During the Civic Works Committee meeting on Monday (Oct. 1), councillors discussed — and eventually supported — a staff report recommending the phasing in of an awareness and compliance campaign around the curbside blue box program.
The goal of the awareness campaign, according to the report presented by Jay Stanford, director environmental programs and solid waste, is to reduce blue box processing costs by $250,000 each year. That savings would be achieved, the report suggests, if a target of three per cent (by weight) of non-recyclables or improperly sorted materials arriving at the city’s Materials Recovery Facility.
“Eighty per cent of London residents are doing this very well. Our target is the 10 or 20 per cent who do have some challenges and the ones who are costing the city, unfortunately, upwards of $250,000,” Stanford said. “We do need to improve those recycling behaviours so the 80 per cent that are doings so well see an increase in numbers.”
Under the current curbside program, when a blue box does not comply with program instructions, the drivers will empty the blue boxes and place a reminder sticker on them. The sticker is to inform residents of the correct procedure because drivers have the option of not picking up heavily “contaminated” boxes.
Ward 4 Councillor Stephen Orser expressed concern the small stickers that are attached to the blue boxes were confusing people. Orser’s solution to the public’s sticker confusion involved the use of not only larger stickers and perhaps different colour boxes.
“Is there a chance we can make the sticker larger and make the message more simplistic? I’ve got a couple stickers and I have corrected my behaviour in terms of recycling, but these are concerns that have come through my neighbourhood,” Orser said. “Would there be any benefit if we had a different coloured blue bin. For the sake of argument, if one was red, had it printed in large print paper only or box will not be picked up. Would that help eliminate the confusion?
Stanford said the current stickers that are being utilized were designed to generate the very feedback Orser was providing. Stanford did say there would be value into looking into larger, more permanent stickers, to help reminder residents of their recycling responsibilities.
Stanford also said that if after next week’s council meeting final approval is given, the city actually has five different stickers that will go out to help educate London residents. “Education is our number one priority moving forward and working with the people who are having challenges.”
As for having different colour boxes, Stanford said there was funding made available last year for the larger boxes that were brought in for people to put their containers in. And although he would look into seeing if that funding was still available, Stanford pointed out the city portion of that initiative still came to approximately $300,000, making separate boxes a challenge for the city.

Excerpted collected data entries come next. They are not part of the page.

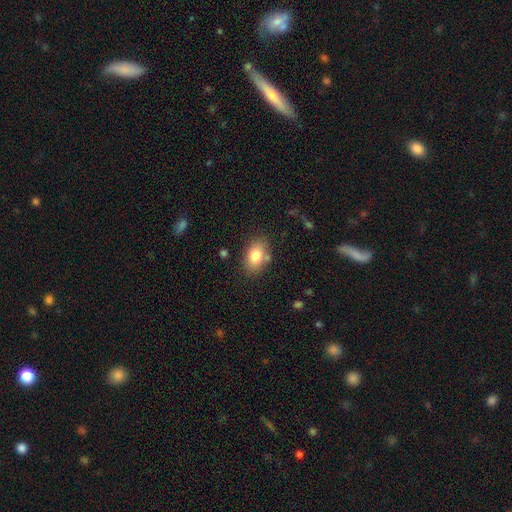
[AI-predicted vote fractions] Smooth or featured: smooth — 81% (featured or disk — 11%)
How rounded: in between — 84% (round — 14%)
Merging: none — 75% (minor disturbance — 15%)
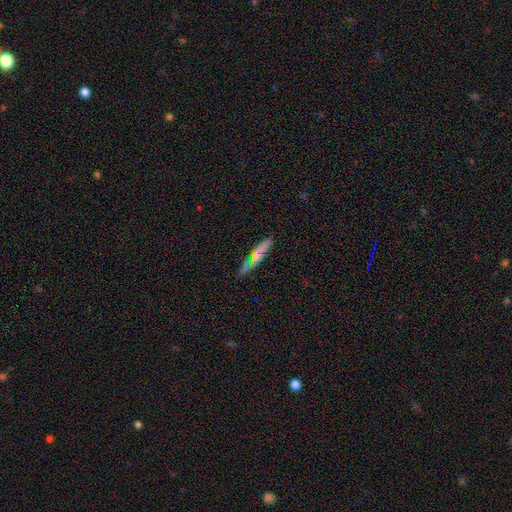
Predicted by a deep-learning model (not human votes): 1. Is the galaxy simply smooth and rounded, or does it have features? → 60% smooth, 23% featured or disk, 17% star or artifact.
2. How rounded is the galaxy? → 75% cigar-shaped, 21% in between, 4% round.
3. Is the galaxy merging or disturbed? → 76% none, 16% minor disturbance, 5% major disturbance, 4% merger.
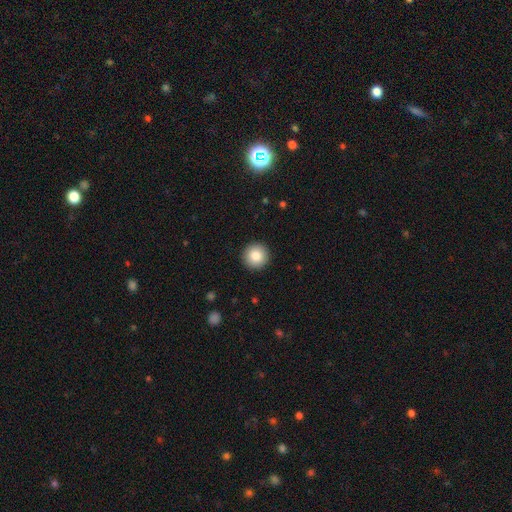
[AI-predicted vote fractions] Q: Smooth or featured?
A: smooth (85%); runner-up: star or artifact (8%)
Q: How rounded?
A: round (96%); runner-up: in between (3%)
Q: Merging?
A: none (93%); runner-up: minor disturbance (4%)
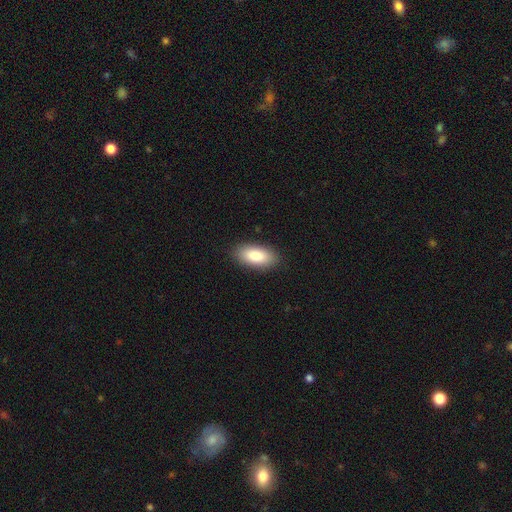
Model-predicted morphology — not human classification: Q: Smooth or featured?
A: smooth (85%); runner-up: featured or disk (8%)
Q: How rounded?
A: in between (90%); runner-up: cigar-shaped (7%)
Q: Merging?
A: none (89%); runner-up: minor disturbance (8%)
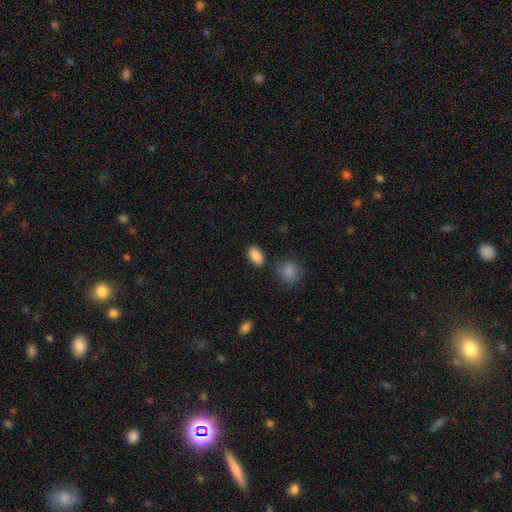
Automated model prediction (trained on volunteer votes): smooth_or_featured: smooth (p=0.88) [alt: star or artifact p=0.08]
how_rounded: in between (p=0.90) [alt: round p=0.08]
merging: none (p=0.82) [alt: minor disturbance p=0.11]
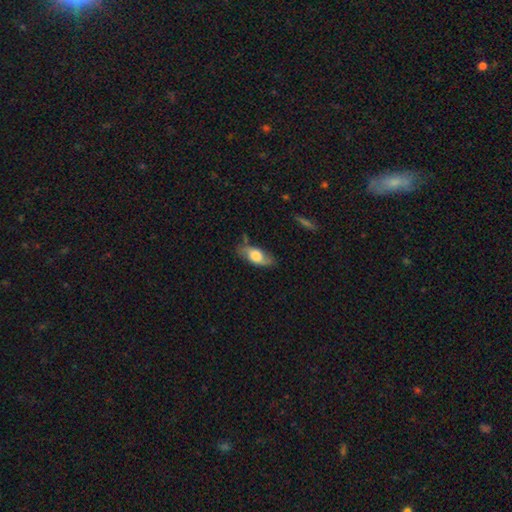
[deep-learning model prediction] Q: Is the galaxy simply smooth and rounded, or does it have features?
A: smooth — 56%.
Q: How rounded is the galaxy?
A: in between — 80%.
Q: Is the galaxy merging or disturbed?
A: none — 72%.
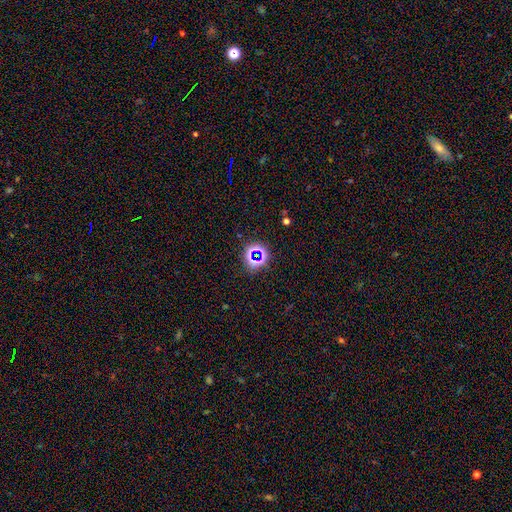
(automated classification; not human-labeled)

Orser also expressed concern about the program’s proposed awareness campaign, particularly the money that would be used in terms of advertising, and whether those dollars would represent a targeted marketing initiative.

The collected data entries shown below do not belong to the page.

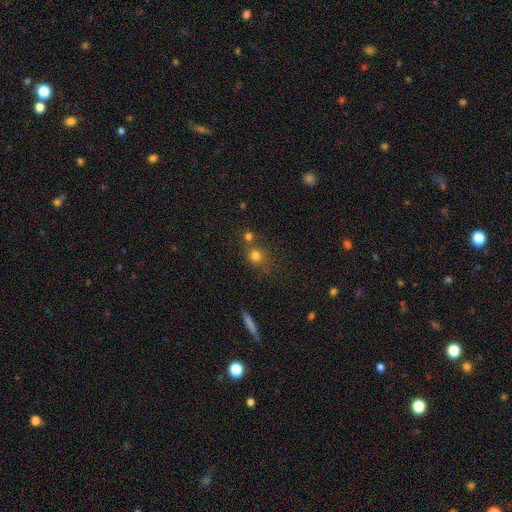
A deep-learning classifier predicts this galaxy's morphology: Smooth or featured: smooth — 73% (star or artifact — 17%)
How rounded: round — 83% (in between — 15%)
Merging: none — 56% (merger — 28%)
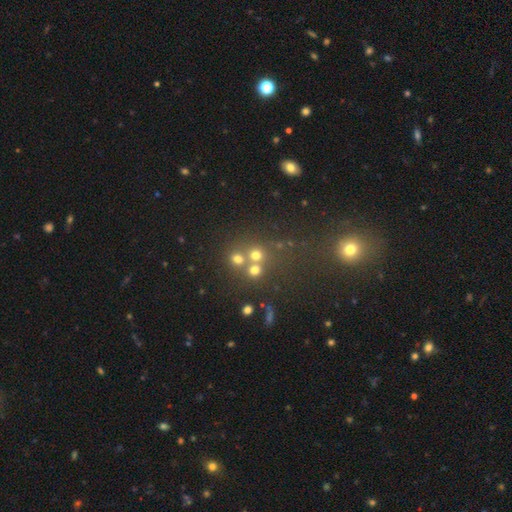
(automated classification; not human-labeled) smooth-or-featured: smooth: 60% | star or artifact: 26% | featured or disk: 14%
  how-rounded: round: 86% | in between: 12% | cigar-shaped: 1%
  merging: none: 51% | merger: 38% | minor disturbance: 7% | major disturbance: 4%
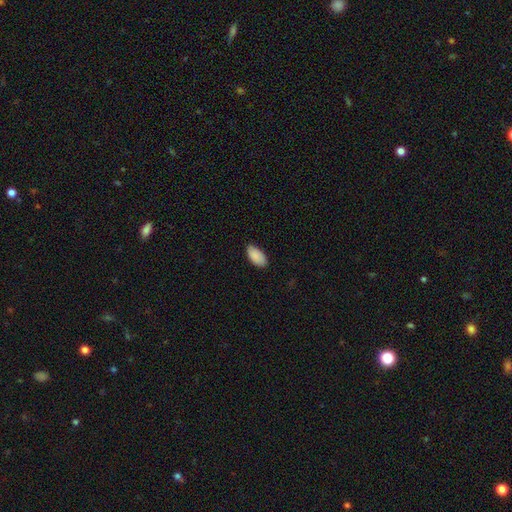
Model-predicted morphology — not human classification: The model was most divided on "merging": none: 82%, minor disturbance: 15%, major disturbance: 2%, merger: 1%. More confident: how rounded — in between (95%); smooth or featured — smooth (89%).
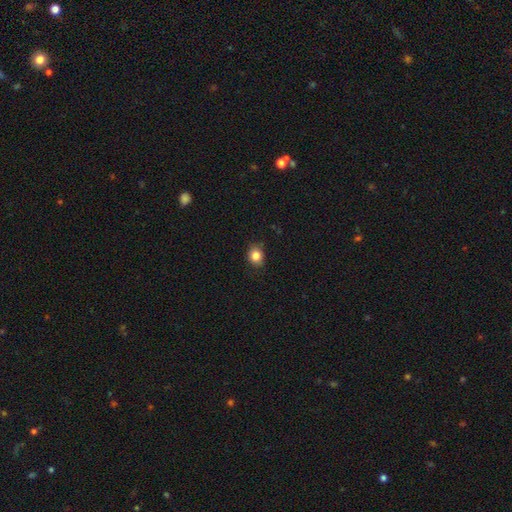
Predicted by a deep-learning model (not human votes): smooth-or-featured: smooth: 84% | star or artifact: 11% | featured or disk: 6%
  how-rounded: round: 65% | in between: 34% | cigar-shaped: 1%
  merging: none: 83% | minor disturbance: 14% | major disturbance: 3% | merger: 1%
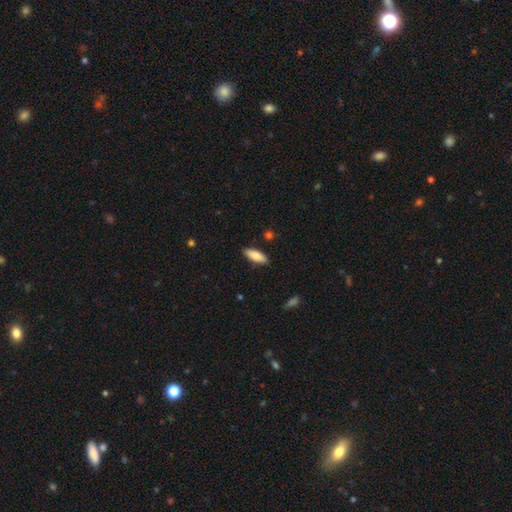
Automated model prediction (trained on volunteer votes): Smooth or featured: smooth — 84% (featured or disk — 10%)
How rounded: in between — 68% (cigar-shaped — 30%)
Merging: none — 87% (minor disturbance — 9%)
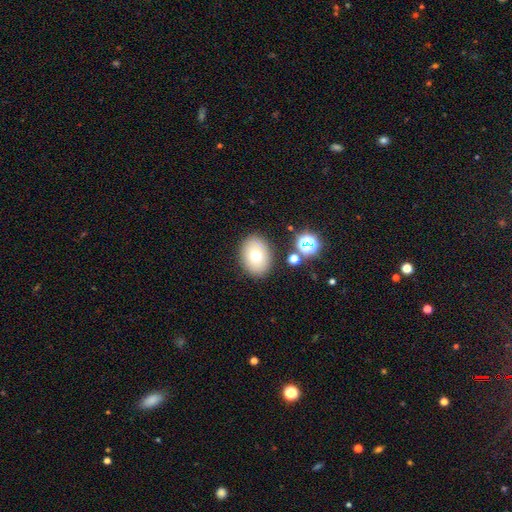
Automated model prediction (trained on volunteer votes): Smooth or featured?
  - smooth: 71% *
  - featured or disk: 17%
  - star or artifact: 11%
How rounded?
  - in between: 64% *
  - round: 35%
  - cigar-shaped: 1%
Merging?
  - none: 85% *
  - minor disturbance: 9%
  - merger: 3%
  - major disturbance: 3%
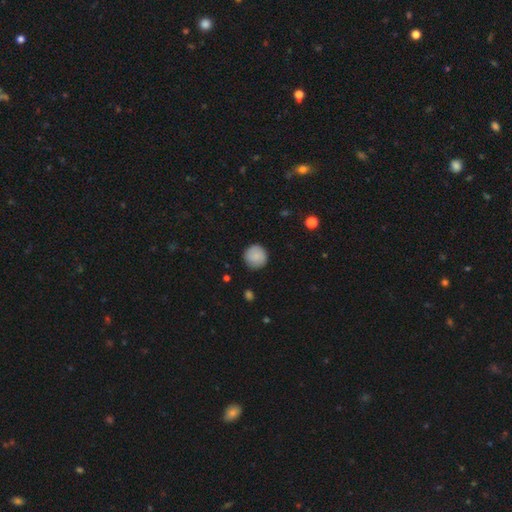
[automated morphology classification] Smooth or featured?
  - smooth: 87% *
  - star or artifact: 7%
  - featured or disk: 6%
How rounded?
  - round: 95% *
  - in between: 4%
  - cigar-shaped: 1%
Merging?
  - none: 87% *
  - minor disturbance: 10%
  - major disturbance: 2%
  - merger: 1%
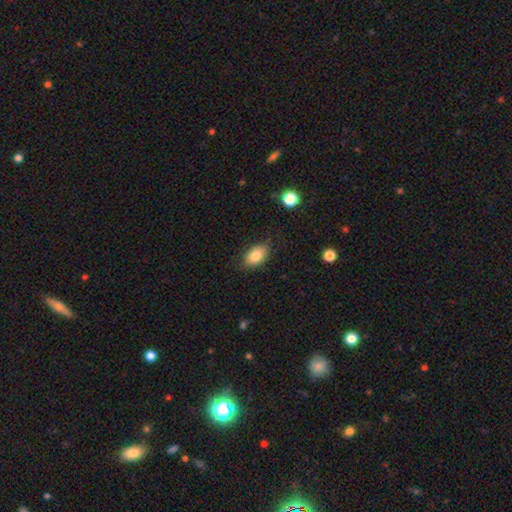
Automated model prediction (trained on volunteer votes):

Stanford said the education component of the campaign would be targeted and was part of the reason for the use of different stickers. Those different stickers, Stanford said, would be left on not only a blue box, but on an item that was clearly not part of the recycling program.

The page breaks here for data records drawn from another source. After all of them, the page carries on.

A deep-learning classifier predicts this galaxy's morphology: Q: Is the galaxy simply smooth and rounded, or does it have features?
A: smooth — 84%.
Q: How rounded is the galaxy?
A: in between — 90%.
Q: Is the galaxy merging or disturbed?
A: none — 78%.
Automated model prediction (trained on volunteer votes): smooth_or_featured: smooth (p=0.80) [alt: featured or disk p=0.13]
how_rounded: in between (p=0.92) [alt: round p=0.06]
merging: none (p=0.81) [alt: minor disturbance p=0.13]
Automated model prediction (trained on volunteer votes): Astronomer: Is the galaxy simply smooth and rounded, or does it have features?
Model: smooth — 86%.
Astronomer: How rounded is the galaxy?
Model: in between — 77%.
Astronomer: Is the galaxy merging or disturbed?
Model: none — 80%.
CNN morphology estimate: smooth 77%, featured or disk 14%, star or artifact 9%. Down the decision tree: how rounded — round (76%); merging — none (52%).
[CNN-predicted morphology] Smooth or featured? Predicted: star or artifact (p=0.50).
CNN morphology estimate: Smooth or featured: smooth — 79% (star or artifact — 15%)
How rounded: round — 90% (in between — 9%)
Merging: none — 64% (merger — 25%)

“As far as the budget for this, our report refers to a lot of free advertising we get through free media, which comes in as part of the waste diversion organization program,” Stanford said. “So that is what we plan on using for this campaign, it isn’t tax dollars, it is wisely using the options available to us.”
Ward 14 Councillor Sandy White had a concern of her own, particularly the excessive amount of packaging that many companies use with their products. White asked if the city is still looking at speaking with higher levels of government to try and “educate” corporations around excessive packaging.
Stanford said that is happening and he personally will play a role in driving the conversation.
“I couldn’t agree with you more. Not only are we involved with a number of associations that have this as a priority, but I am on a task force with the Association of Municipalities of Ontario, looking at this element, along with others,” Stanford said. “There have got to be, in the future, more controls with some of this material, to make sure it is not only recyclable, but to look at wherever it can be reduced. We would all be better off.”